= Exercise =
Every line in the data below that holds "verplichtingen" should be found and copied.

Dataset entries

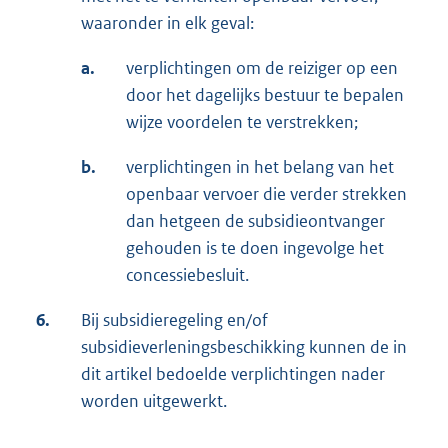
waaronder in elk geval:
a.
verplichtingen om de reiziger op een
door het dagelijks bestuur te bepalen
wijze voordelen te verstrekken;
b.
verplichtingen in het belang van het
openbaar vervoer die verder strekken
dan hetgeen de subsidieontvanger
gehouden is te doen ingevolge het
concessiebesluit.
6.
Bij subsidieregeling en/of
subsidieverleningsbeschikking kunnen de in
dit artikel bedoelde verplichtingen nader
worden uitgewerkt.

= Written response =
verplichtingen om de reiziger op een
verplichtingen in het belang van het
dit artikel bedoelde verplichtingen nader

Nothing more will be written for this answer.